Het Openbaar Ministerie (OM) stelt geen onderzoek in naar aanleiding van de aangifte tegen Jorge Zorreguieta wegens misdrijven tegen de menselijkheid en gedwongen verdwijningen, begaan tussen 1976 en 1983.
Het Landelijk Parket van het OM besloot vorig jaar al geen Nederlands onderzoek in te stellen. In januari 2013 is een eerder gedane aangifte uit 2011 aangevuld en het OM gevraagd om een heroverweging van de eerder genomen beslissing. Uitgangspunt van het OM is dat opsporing en vervolging van internationale misdrijven in beginsel primair plaats moet vinden in het land waar de misdrijven zijn gepleegd. Het OM heeft de aangevers er op gewezen dat Argentinië bereid en in staat is gebleken om strafbare feiten in relatie tot het Videla-regime op te sporen en te vervolgen.
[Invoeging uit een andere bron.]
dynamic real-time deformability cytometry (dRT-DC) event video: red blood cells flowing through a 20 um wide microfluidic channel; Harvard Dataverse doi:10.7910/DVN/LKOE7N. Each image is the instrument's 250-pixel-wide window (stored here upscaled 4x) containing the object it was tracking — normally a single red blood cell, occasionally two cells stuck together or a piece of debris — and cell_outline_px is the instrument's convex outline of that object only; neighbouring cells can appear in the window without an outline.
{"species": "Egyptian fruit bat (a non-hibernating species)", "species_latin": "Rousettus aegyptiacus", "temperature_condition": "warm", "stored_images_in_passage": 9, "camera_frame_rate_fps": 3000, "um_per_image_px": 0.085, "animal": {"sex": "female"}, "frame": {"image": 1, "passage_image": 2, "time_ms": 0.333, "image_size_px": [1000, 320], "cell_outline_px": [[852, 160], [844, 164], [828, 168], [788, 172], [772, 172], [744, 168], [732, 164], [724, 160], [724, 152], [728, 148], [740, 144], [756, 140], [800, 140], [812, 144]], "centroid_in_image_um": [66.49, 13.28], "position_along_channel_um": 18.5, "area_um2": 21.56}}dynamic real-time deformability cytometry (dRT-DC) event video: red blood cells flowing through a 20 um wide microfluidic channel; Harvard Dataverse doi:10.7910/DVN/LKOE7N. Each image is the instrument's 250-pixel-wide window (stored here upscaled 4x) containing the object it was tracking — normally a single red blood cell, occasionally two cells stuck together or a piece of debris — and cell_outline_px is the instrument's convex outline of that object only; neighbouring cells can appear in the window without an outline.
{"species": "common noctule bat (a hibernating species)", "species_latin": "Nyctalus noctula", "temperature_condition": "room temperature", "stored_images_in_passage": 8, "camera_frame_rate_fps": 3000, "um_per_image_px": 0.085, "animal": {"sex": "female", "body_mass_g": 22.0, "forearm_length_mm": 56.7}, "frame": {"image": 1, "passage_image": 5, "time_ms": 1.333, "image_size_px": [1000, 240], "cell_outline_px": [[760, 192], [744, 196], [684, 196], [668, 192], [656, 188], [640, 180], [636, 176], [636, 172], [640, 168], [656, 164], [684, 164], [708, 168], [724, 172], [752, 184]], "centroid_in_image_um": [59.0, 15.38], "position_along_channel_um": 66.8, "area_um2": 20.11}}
Er lopen verschillende onderzoeken en strafzaken. Daar komt nog bij dat de juridische mogelijkheden voor opsporing en vervolging in Nederland zeer beperkt zijn. Volgens het OM brengen de in 2013 ingebrachte stukken in de eerder gemaakte afweging geen verandering. Tegen de beslissing van het OM kan beroep worden ingesteld bij het gerechtshof.
Arnold Karskens, die ook onderzoek doet naar Zorreguieta, denkt er het zijne van.
Wel onderzoek Openbaar Ministerie naar piloot #Poch, niet naar papa #Zorreguieta. Dat riekt naar klassenjustitie.